[Extract]
==================================================
Decay

       

     

   

   


This page comprises one section of

"Steiner Static".





If you send your children to a Waldorf school, some of their teachers at that school may prove to be quite wonderful individuals. But among the faculty members, possibly including those you admire most, there are likely to be deeply committed followers of the occult creed known as Anthroposophy. For this reason, your children may be drawn toward a dark universe of confused, wishful irrationality — which Anthroposophists think is a place of light and love.


Trying to have a meeting of the minds with Anthroposophists is often difficult, and sometimes it is impossible. Unless you happen to share some of their doctrines, you will likely find that true-believing Waldorf teachers occupy a very different mental space from your own. Their conception of clear thinking, truth, and even morality may have few points in common with yours.


In trying to understand the Waldorf ideology, it is always best to consult Rudolf Steiner — not because he said things clearly, but because he is the source Waldorf teachers themselves consult. Here is the complete version of a passage I excerpted in "The Moral View", above (quotation #46). The passage is not easy to grasp, and it deals with a nastier subject than Steiner often addressed. But in various ways it is a good example of the kind of thinking and language you may confront if you try to discuss something with an Anthroposophist.
==================================================
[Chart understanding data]
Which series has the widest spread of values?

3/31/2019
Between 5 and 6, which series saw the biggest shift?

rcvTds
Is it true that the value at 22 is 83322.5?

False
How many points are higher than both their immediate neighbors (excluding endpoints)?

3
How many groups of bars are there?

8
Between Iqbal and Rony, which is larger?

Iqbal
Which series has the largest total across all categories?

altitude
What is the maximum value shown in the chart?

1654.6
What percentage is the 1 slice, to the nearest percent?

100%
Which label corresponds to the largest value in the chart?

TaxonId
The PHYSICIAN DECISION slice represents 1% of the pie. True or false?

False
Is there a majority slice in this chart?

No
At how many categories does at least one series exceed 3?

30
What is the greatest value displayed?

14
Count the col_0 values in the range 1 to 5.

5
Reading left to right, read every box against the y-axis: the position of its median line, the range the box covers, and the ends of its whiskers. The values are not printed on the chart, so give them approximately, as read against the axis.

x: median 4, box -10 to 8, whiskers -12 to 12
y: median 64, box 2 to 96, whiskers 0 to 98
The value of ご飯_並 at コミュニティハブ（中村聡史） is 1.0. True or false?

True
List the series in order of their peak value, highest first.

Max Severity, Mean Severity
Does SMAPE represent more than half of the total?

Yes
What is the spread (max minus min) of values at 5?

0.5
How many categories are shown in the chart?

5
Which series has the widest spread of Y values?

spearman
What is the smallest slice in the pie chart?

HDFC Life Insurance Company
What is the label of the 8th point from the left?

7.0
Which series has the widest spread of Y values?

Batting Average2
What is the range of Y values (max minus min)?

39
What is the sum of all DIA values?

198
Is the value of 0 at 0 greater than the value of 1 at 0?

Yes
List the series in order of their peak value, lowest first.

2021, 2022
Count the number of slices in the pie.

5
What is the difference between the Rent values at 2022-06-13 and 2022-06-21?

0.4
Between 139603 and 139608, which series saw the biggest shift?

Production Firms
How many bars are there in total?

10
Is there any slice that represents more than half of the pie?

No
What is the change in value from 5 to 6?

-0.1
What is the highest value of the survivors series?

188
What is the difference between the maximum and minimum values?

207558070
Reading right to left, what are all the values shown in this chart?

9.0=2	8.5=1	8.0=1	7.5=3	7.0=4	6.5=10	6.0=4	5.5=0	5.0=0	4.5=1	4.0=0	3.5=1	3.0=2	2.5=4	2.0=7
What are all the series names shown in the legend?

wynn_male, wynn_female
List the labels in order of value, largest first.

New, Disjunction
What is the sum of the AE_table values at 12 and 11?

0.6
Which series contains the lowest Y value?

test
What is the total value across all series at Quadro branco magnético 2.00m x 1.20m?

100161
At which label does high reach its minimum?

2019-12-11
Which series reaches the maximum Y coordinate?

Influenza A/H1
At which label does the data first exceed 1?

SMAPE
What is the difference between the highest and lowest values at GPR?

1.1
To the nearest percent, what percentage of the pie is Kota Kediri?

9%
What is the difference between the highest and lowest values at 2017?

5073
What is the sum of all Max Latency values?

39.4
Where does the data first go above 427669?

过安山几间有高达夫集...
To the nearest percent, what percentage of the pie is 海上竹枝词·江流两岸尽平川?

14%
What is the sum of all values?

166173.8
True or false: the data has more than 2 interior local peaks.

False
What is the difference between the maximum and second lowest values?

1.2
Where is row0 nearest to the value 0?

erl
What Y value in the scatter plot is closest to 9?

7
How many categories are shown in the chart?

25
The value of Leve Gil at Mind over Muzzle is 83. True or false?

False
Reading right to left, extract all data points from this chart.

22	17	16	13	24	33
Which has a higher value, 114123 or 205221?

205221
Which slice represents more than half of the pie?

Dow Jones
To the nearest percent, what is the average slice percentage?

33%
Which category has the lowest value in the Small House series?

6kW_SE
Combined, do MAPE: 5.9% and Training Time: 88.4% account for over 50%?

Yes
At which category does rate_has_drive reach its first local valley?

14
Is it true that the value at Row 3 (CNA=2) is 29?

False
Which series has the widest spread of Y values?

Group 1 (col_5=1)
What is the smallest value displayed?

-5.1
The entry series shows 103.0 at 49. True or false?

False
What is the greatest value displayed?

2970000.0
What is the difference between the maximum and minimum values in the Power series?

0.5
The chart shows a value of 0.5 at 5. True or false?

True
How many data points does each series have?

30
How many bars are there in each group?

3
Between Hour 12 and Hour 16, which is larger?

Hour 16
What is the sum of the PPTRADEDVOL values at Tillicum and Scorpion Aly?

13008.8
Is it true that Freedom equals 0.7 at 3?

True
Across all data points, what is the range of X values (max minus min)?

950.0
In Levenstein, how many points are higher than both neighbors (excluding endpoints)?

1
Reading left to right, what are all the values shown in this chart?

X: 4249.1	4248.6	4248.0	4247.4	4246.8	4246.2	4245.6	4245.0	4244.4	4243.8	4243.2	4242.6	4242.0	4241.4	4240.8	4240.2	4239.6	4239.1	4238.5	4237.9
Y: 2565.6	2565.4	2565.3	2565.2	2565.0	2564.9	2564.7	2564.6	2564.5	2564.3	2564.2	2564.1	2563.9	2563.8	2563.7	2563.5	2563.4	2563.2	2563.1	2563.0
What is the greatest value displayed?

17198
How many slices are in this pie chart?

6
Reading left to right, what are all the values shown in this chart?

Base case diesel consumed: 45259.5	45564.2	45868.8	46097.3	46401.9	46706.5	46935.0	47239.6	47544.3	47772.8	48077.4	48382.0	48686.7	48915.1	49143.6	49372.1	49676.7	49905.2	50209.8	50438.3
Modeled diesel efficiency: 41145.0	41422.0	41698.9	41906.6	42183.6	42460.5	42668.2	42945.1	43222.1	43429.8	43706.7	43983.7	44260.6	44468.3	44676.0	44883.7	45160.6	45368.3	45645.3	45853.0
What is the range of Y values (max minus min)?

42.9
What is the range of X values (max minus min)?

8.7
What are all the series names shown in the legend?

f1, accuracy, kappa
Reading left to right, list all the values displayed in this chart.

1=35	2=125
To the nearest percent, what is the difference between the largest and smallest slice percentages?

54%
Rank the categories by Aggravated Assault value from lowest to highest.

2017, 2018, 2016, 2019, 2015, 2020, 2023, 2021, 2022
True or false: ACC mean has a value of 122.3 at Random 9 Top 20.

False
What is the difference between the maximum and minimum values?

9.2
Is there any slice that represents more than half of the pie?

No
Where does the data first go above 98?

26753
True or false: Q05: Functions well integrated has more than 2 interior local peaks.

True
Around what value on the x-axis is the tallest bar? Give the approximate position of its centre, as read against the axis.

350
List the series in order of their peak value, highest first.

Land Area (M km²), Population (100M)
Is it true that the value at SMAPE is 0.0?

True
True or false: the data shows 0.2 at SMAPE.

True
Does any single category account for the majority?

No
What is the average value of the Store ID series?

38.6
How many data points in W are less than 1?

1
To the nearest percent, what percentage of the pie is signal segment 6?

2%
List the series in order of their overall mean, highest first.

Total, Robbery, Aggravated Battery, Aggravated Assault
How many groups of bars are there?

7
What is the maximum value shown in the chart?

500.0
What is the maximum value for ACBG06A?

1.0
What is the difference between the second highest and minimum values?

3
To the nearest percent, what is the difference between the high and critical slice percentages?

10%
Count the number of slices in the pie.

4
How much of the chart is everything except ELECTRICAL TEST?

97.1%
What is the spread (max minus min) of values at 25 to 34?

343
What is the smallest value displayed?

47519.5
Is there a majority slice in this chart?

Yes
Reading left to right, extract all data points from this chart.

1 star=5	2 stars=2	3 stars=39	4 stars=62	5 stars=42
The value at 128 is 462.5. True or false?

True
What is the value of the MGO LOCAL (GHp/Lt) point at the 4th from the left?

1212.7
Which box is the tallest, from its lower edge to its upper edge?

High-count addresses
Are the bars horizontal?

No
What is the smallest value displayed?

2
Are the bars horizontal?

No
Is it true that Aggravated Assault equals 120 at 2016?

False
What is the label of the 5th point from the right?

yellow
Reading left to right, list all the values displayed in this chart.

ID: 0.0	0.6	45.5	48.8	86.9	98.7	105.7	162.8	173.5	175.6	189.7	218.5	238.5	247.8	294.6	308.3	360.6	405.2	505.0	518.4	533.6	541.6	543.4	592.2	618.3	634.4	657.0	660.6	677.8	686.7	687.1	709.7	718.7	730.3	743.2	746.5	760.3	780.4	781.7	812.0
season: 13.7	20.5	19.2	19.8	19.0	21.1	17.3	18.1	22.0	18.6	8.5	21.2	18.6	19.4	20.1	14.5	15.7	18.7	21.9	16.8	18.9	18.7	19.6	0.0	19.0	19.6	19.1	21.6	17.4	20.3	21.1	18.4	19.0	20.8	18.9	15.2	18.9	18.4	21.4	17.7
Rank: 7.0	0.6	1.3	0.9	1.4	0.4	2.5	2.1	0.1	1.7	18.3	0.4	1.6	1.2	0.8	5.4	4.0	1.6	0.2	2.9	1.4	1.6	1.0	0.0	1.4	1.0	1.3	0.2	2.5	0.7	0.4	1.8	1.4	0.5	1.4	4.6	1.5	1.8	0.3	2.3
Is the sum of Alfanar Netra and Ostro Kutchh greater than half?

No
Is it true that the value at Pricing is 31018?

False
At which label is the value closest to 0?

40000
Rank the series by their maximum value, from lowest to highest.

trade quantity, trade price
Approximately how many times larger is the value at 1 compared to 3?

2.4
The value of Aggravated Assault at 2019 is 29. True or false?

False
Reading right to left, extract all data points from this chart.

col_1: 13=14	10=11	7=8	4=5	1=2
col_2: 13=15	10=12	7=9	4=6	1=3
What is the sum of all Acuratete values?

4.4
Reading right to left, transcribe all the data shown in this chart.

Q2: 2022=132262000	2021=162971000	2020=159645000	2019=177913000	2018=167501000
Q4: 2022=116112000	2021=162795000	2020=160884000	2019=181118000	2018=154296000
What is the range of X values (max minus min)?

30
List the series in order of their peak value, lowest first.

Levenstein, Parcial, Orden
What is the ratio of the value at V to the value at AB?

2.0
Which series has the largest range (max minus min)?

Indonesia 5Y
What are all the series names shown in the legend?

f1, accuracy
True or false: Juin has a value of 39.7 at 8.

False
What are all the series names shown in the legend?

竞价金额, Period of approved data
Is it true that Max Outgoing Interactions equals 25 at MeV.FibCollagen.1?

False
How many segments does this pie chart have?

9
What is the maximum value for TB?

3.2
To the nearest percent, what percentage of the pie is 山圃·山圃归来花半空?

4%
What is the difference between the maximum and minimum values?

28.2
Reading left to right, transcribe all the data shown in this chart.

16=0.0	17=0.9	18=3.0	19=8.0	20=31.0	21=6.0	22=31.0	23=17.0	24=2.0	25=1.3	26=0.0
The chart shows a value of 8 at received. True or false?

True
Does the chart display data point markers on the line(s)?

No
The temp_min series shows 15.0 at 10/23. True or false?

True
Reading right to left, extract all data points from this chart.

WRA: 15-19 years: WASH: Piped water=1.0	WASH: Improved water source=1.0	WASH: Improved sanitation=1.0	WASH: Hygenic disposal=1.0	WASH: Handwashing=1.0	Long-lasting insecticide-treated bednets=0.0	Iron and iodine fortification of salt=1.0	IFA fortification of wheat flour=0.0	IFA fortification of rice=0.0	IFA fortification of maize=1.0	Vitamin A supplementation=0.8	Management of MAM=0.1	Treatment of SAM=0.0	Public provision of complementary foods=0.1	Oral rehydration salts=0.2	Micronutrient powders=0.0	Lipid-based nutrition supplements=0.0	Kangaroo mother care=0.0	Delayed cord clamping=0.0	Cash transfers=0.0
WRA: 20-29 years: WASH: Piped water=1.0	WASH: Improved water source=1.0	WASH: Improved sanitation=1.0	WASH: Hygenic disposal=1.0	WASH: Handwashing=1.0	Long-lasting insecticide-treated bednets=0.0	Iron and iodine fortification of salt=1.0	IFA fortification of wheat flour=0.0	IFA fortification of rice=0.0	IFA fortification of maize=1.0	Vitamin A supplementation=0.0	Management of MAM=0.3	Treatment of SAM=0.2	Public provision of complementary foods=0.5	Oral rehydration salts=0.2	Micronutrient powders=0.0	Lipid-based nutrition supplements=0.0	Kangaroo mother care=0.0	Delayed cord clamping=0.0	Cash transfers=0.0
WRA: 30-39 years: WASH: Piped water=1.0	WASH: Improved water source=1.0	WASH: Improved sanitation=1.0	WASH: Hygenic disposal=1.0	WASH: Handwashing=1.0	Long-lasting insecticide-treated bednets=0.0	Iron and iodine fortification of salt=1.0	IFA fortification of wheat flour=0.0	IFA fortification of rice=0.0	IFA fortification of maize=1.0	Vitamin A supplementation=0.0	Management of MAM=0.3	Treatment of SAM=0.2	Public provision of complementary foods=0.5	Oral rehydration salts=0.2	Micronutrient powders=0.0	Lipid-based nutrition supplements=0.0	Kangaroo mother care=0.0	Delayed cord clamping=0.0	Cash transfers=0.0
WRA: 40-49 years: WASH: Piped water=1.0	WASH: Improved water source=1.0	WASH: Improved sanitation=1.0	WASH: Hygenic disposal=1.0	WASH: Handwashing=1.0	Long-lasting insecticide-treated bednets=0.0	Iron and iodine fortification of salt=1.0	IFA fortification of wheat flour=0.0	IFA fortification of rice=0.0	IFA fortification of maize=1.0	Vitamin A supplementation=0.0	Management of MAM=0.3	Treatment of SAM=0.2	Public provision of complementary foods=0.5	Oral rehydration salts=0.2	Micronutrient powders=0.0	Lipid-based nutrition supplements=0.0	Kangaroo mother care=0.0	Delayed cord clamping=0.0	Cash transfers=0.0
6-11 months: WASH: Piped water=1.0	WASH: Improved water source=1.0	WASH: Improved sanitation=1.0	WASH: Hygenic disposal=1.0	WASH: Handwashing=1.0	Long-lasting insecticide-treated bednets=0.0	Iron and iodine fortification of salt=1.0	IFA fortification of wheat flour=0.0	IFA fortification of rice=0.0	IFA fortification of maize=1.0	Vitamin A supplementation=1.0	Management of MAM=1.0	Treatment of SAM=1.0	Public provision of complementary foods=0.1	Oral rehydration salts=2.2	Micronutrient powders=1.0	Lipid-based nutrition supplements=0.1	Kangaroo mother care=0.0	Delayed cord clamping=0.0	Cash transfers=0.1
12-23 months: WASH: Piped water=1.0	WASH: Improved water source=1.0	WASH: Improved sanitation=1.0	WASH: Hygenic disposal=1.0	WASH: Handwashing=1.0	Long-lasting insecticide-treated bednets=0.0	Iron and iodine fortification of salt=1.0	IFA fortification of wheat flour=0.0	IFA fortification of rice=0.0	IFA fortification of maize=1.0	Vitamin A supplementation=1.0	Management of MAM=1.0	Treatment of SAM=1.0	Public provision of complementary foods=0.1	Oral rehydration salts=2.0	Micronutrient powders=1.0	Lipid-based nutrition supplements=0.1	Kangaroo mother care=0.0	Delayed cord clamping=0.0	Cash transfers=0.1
==================================================
[Work instructions] Reproduce the full text about Waldorf schools and Anthroposophy from the top of the page, word for word.

[Written reply]
Decay

       

     

   

   


This page comprises one section of

"Steiner Static".





If you send your children to a Waldorf school, some of their teachers at that school may prove to be quite wonderful individuals. But among the faculty members, possibly including those you admire most, there are likely to be deeply committed followers of the occult creed known as Anthroposophy. For this reason, your children may be drawn toward a dark universe of confused, wishful irrationality — which Anthroposophists think is a place of light and love.


Trying to have a meeting of the minds with Anthroposophists is often difficult, and sometimes it is impossible. Unless you happen to share some of their doctrines, you will likely find that true-believing Waldorf teachers occupy a very different mental space from your own. Their conception of clear thinking, truth, and even morality may have few points in common with yours.


In trying to understand the Waldorf ideology, it is always best to consult Rudolf Steiner — not because he said things clearly, but because he is the source Waldorf teachers themselves consult. Here is the complete version of a passage I excerpted in "The Moral View", above (quotation #46). The passage is not easy to grasp, and it deals with a nastier subject than Steiner often addressed. But in various ways it is a good example of the kind of thinking and language you may confront if you try to discuss something with an Anthroposophist.